É isso aí. Eu sou o filho da raiva e o amor. Uma bagunça completa. Uma tempestade, como o username do meu twitter tá cansado de dizer e sempre reforça. Tenho muitos problemas, e alguns deles só eu sei. Mas afinal de contas quem não é? Verdade seja dita, todos somos uma bagunça completa, a diferença só está na superexposição. A vida vem do mesmo jeito pra todos, uma hora ou outra, é um fato incontestável. As indefinidas situações que você passa te transformam, e as decepções te fazem criar mecanismos de defesa para que você amenize o sofrimento uma vez causado. Você carregará cicatrizes pro resto da vida. Algumas mais cicatrizadas, outras não. É natural, é a capacidade de se adaptar do ser humano.
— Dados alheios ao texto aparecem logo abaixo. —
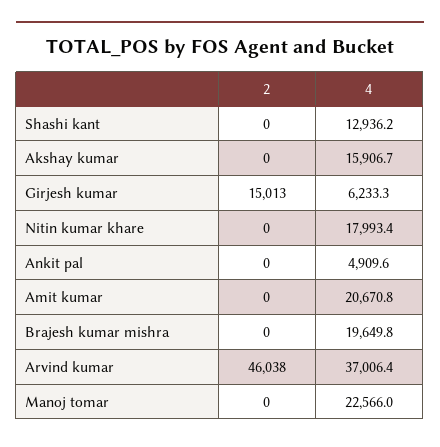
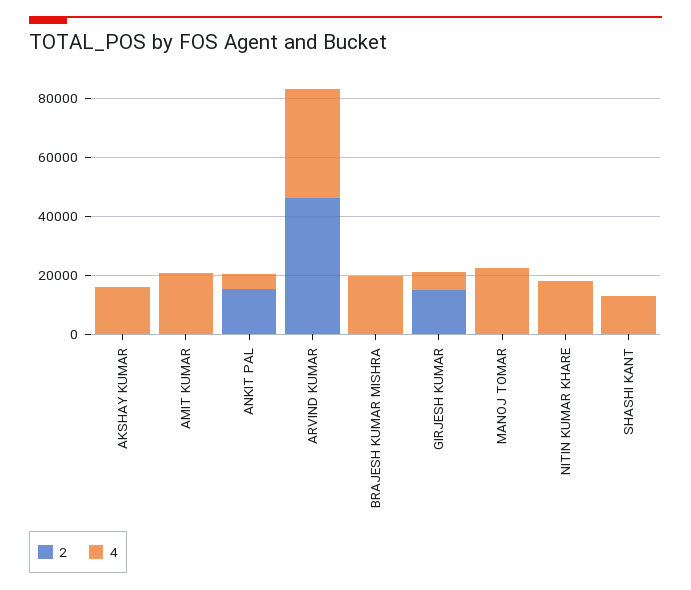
2, Ankit pal: 0 -> 15000

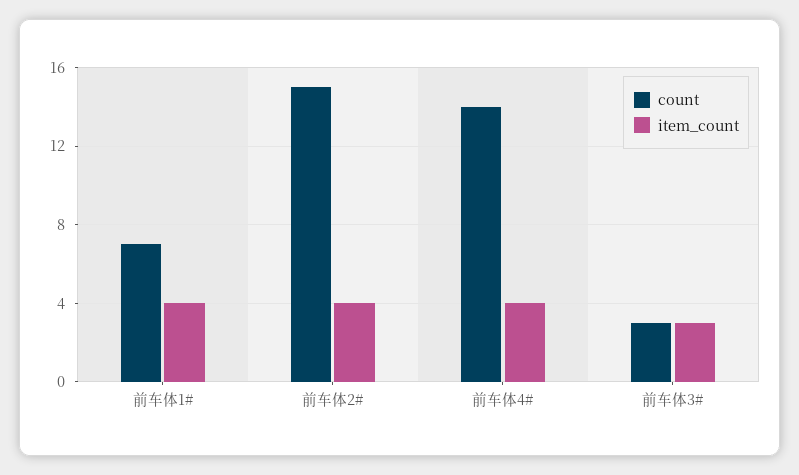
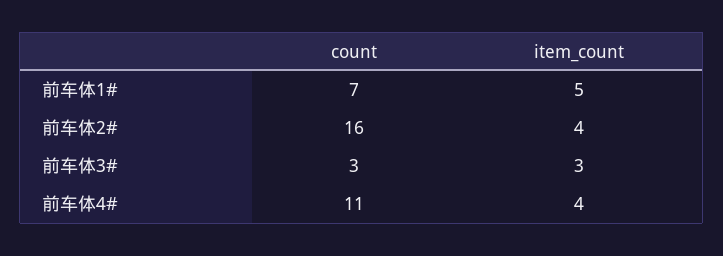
item_count, 前车体1#: 4 -> 5
count, 前车体2#: 15 -> 16
count, 前车体4#: 14 -> 11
Sem isso nós não teríamos sobrevivido e evoluído por milhares de anos.
O problema é que devido a isso, vez ou outra nós acabamos incorporando algo que é chamado de complexo do porco-espinho. Quando adquirimos o complexo do porco-espinho o nosso comportamento se torna paradoxal, ansiando pela proximidade das pessoas mas ao mesmo tempo evitando essa mesma proximidade com medo de nos magoarmos. Inseguros e complexados, temos a tendência de nos afastar das pessoas por temer a mágoa da separação. No fim das contas, criamos uma armadura, que funcionam como mecanismos de defesa e por várias vezes complicam as nossas relações, algumas vezes até agindo contra nós mesmos. Mas não estou aqui para falar de auto-sabotagem.
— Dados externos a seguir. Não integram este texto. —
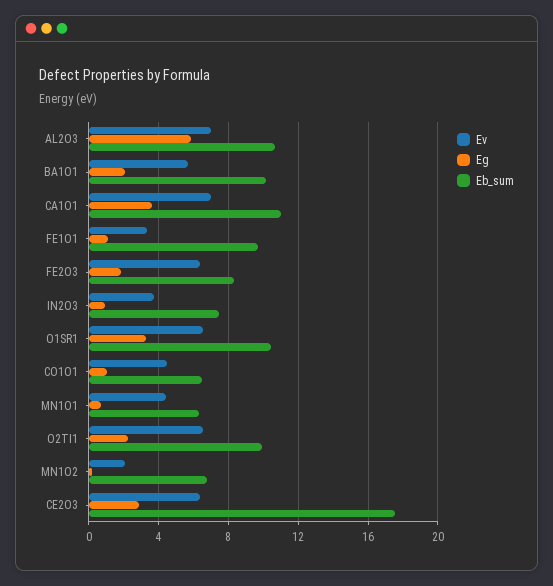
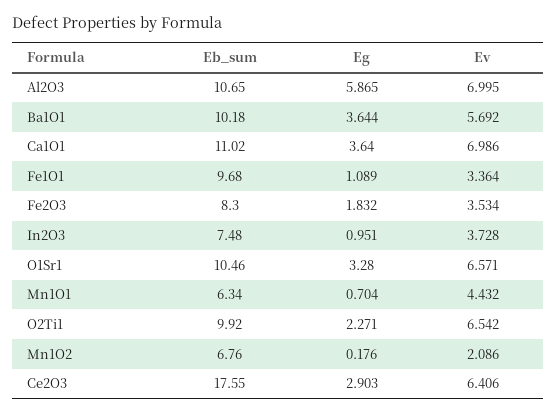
Eg, BA1O1: 2 -> 3.644
Ev, FE2O3: 6.5 -> 3.534
Ev, CO1O1: 4.5 -> none
Eg, CO1O1: 1 -> none
Eb_sum, CO1O1: 6.5 -> none

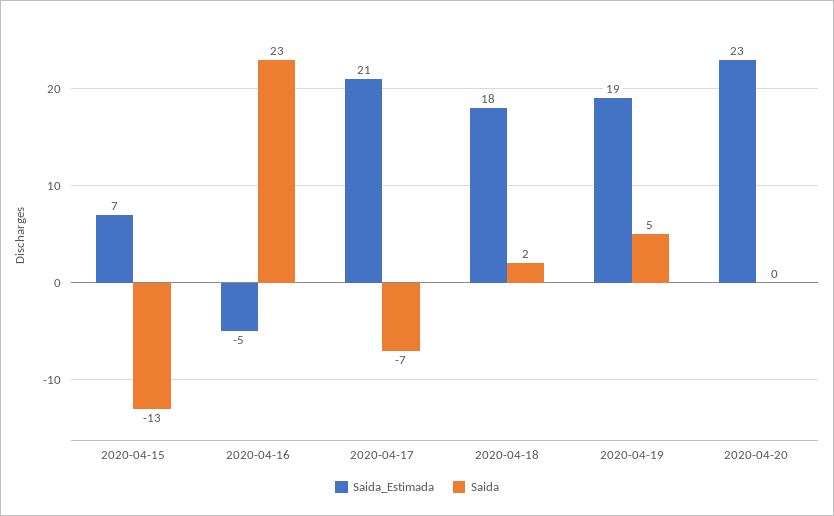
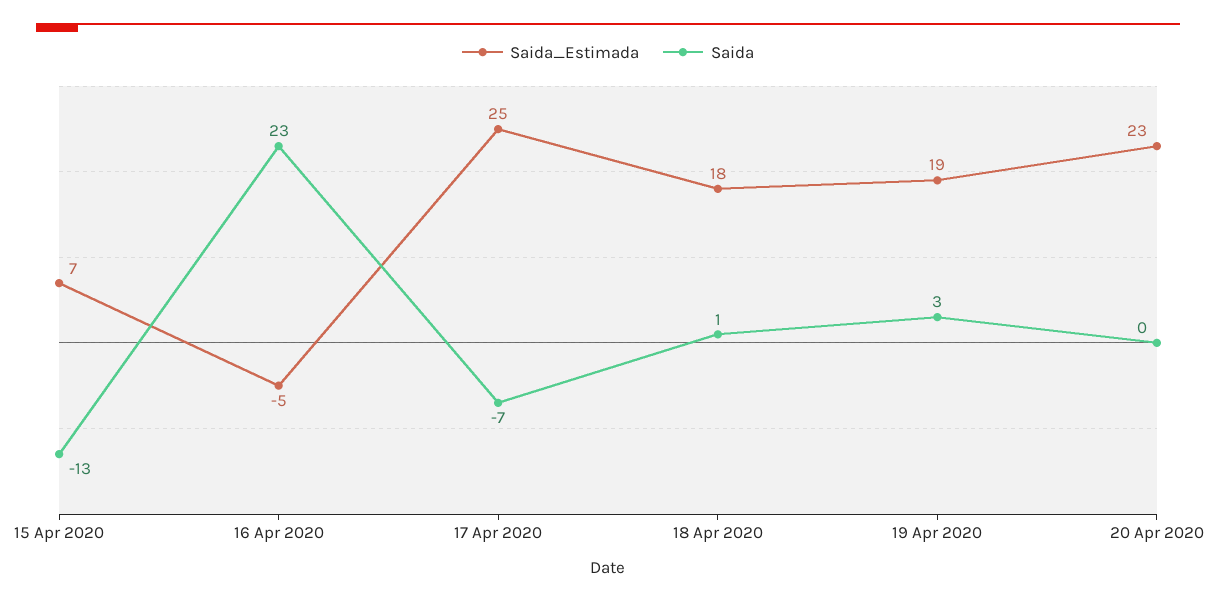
Saida_Estimada, 2020-04-17: 21 -> 25
Saida, 2020-04-18: 2 -> 1
Saida, 2020-04-19: 5 -> 3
Vivemos em um meio em que somos julgados a todo tempo. Isso faz com que, frequentemente, as pessoas busquem a aceitação social mesmo que isso signifique ignorar coisas pessoais. Seja aquela característica própria que não é bem vista como um todo ou apenas não tão estimada assim. O medo da não aceitação faz com que a armadura seja forjada contra o seu próprio feitor, fazendo a pessoa viver em falta consigo mesma. Auto-aceitação é uma das coisas mais complicadas que existe e não é todo mundo que consegue viver com a consciência limpa por ser quem é. É difícil ser honesto consigo mesmo a todo tempo. Um conselho que uma vez eu ouvi é: nunca mentir pra si mesmo. A felicidade tá mais perto assim, eu acredito.
O mundo de hoje tem algo chamado de 'o paradoxo do mundo tecnológico', que é aquele de estar no meio de milhões e mesmo assim se sentir sozinho. Óbvio que não no sentido literal da palavra, mas todos nós buscamos formas de se relacionar com outros, é uma necessidade básica. O problema é que isso não é tão simples, nós somos seres complexos. Esse mundo absolutamente tecnológico tornou as relações mais complexas, e o contato mais sistemático e padronizado. Ou seja, nós temos hoje um milhão de pessoas diferentes a um clique de distância e todas elas aprendendo uma linguagem emocional padronizada, formatada e consequentemente, complexa.
Nós aprendemos aquela velha história que a vida é curta, e isso faz com que sentimos tudo com demasiada intensidade. Não é bem assim, equilíbrio é fundamental. Quando o perdemos, temos que ter em mente que as pessoas lembram, e nem sempre esquecem tão fácil. De toda forma, se despir das armaduras faz com que seja mais fácil se relacionar, e mesmo que seja difícil, devemos o fazer. Julgar menos, se preocupar menos em ser aceito ou viver com o padrão de vida normal. Isso nem sempre significa felicidade. E quem afinal de contas quer ser infeliz, né?